Remembering the Lehman Shock and how to respond【Shima Chikarao's Real-World Real Trades】2018/2/6
Remembering the Lehman Shock and respond accordingly.
From the February 6, 2018 edition.
U.S. stocks fell sharply, and the Nikkei Average today also fell 1,071 points, down as much as 1,604 points at one point. The market turmoil may be due to rising U.S. interest rates squeezing risk assets, but the reason for the "rapid variation" is that the market is "volatility short"; in plain terms, there are players selling a large amount of options.
Earlier, I think I explained the term "Global Short Volatility Strategy." The 2017 market was characterized not only by rising risk assets but also by extremely low market volatility—the unusual aspect. In other words, there were huge players selling market volatility, keeping the market paralyzed. When you sell options, there are players who end up buying options, and they hedging via delta hedging causes the market not to move.
However, on the other hand, when the market moves significantly, the volatility sellers must provide large-scale selling in risk hedging.
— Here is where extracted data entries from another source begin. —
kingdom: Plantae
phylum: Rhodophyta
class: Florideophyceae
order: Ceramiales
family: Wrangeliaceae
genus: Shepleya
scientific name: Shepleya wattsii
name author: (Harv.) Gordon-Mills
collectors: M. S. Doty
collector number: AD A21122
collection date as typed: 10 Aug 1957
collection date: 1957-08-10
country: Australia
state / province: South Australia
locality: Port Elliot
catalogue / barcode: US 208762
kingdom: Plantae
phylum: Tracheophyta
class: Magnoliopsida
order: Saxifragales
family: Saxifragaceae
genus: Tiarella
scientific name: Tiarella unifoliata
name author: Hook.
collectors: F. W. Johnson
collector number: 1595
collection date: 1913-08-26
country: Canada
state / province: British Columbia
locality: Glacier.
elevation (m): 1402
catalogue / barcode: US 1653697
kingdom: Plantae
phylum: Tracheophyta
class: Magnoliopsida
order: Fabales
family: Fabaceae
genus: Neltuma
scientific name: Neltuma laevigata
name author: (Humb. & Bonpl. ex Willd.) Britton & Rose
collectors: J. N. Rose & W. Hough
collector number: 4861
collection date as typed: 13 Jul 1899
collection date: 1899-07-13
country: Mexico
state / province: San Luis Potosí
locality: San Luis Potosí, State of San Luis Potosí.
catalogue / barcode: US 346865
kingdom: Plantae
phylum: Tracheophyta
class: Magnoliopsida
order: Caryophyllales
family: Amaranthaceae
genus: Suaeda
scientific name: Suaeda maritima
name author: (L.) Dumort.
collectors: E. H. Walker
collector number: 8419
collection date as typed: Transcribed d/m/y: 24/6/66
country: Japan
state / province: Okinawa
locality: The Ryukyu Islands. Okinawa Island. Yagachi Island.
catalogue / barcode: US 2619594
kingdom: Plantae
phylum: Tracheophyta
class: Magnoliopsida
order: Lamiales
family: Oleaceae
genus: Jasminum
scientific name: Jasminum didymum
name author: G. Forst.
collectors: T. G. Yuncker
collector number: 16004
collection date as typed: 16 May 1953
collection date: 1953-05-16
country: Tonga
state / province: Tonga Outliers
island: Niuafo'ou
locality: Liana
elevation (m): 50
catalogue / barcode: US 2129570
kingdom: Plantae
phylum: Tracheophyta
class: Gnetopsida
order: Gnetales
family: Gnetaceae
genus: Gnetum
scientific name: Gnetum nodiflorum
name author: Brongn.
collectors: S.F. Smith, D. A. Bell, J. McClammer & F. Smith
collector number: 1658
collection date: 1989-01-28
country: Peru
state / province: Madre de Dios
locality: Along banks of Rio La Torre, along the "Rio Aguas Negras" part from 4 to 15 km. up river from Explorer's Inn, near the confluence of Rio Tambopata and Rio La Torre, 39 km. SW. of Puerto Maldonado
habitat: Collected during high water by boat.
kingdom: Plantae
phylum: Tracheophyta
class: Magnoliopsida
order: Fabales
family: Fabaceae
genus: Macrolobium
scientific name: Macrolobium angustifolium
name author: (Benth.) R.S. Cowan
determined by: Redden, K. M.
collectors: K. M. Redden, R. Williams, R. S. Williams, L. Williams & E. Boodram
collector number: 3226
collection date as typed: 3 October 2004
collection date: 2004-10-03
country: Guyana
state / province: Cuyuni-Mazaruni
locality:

This was the biggest risk in 2018. Yesterday, volatility-selling quant funds and the like likely reached a trigger point where they had to cut losses. As a result, many similar funds simultaneously triggered stop-losses, leading to the sharp move.
The real economy is sound, and there is no excessive leverage in financial institutions like during the Lehman Shock. Therefore, it should not be as severe as 2008, but instead there is excessive volatility-short in the market, and because of that the market will move a lot from here on.
A risk-off market is the baseline, and in the near future there may be phases where the yen strengthens further or stock prices fall, but once it starts to recover, it can rebound strongly.
Sorry, I spoke about something a bit difficult to understand, but going forward it will be basically risk-off and move a lot. However (as in the Lehman Shock), the rebounds will be strong, so keep excessive risk under control and take profits moderately on pullbacks.
Since the French presidential election, we have basically been bullish on the euro and euro-yen, but that pace seems to have ended for now.
Currently I am short USD/JPY and short GBP/JPY. Not at current levels, but I will buy back a little in preparation for a rebound. Position sizes are kept small. In this kind of market, there will be many opportunities going forward.